Ein Autofahrer parkt in der Nähe eines Baustellenschilds. Für die Nacht ist ein starker Sturm angekündigt, und prompt fällt beim Sturm das Schild aufs Auto. Kann der Autobesitzer Schadenersatz von der Stadt verlangen? Darüber hatte das Landgericht Köln zu entscheiden.

Der Fall: Ein Autofahrer parkte seinen Wagen am Abend vor einem Sturm vor seinem Haus auf einem Parkplatz in der Nähe eines Verkehrsschilds. Das Schild war an einer Straßenbaustelle aufgestellt, die die Stadt in Auftrag gegeben hatte. Im Sturm fiel es in der Nacht bei Windstärke 11 auf das Auto und hinterließ eine tiefe Schramme. Der Autobesitzer verlangte den entstandenen Schaden von knapp 3400 Euro von der Stadt ersetzt. Er argumentierte, das Schild sei nicht gut genug gesichert gewesen. Als die Stadt die Zahlung verweigerte, ging die Sache vor Gericht.

Starker Sturm: Verkehrsschild verursacht Schaden am Auto

Das Gericht wies die Klage ab.
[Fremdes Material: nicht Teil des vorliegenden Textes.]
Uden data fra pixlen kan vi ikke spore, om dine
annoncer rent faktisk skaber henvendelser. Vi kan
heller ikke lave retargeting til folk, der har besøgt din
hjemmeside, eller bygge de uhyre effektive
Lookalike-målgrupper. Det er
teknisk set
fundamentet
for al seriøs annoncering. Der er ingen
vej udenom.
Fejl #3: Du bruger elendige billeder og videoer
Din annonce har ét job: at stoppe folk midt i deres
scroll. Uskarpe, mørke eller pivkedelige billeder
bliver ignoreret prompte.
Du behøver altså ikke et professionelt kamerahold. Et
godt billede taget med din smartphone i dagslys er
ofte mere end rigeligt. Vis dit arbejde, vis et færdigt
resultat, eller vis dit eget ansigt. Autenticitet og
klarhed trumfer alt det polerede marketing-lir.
Es liege keine Verletzung der sogenannten Verkehrssicherungspflicht vor, das Schild sei ausreichend gesichert und befestigt gewesen. Ein Gutachter hatte bestätigt, dass das Schild von der Baufirma ordnungsgemäß aufgestellt und mit zwei Fußplatten gesichert worden war. Damit seien die maßgeblichen Sicherheitsvorschriften eingehalten worden, und das Baustellenschild wäre bis zur Windstärke 8 nicht umgefallen. Eine Verletzung der Verkehrssicherungspflicht sahen die Richter nicht. Der Autofahrer blieb daher auf seinem Schaden sitzen.

LG Köln, Urteil vom 11.2.2022, Az. 5 O 313/19

Hinweis der ADAC Juristinnen und Juristen:

Nachdem das Baustellenschild laut Sachverständigengutachten bis Windstärke 8 standgehalten hätte, lag keine Verletzung der Verkehrssicherungspflicht vor. Bei noch stärkerem Wind muss man sein Eigentum selbst schützen, hier liegt höhere Gewalt vor.

Sturmschäden durch zum Beispiel abgerissene Äste, herabfallende Dachziegel, umgefallene mobile Verkehrsschilder oder Hindernisse auf der Fahrbahn werden von der Teilkaskoversicherung ersetzt. Die Fahrzeughalterin oder der Fahrzeughalter muss (notfalls mit Angaben des Wetteramts) nachweisen, dass zum Zeitpunkt der Beschädigung Sturm herrschte. Das ist bei Wind mit mindestens Windstärke 8 der Fall.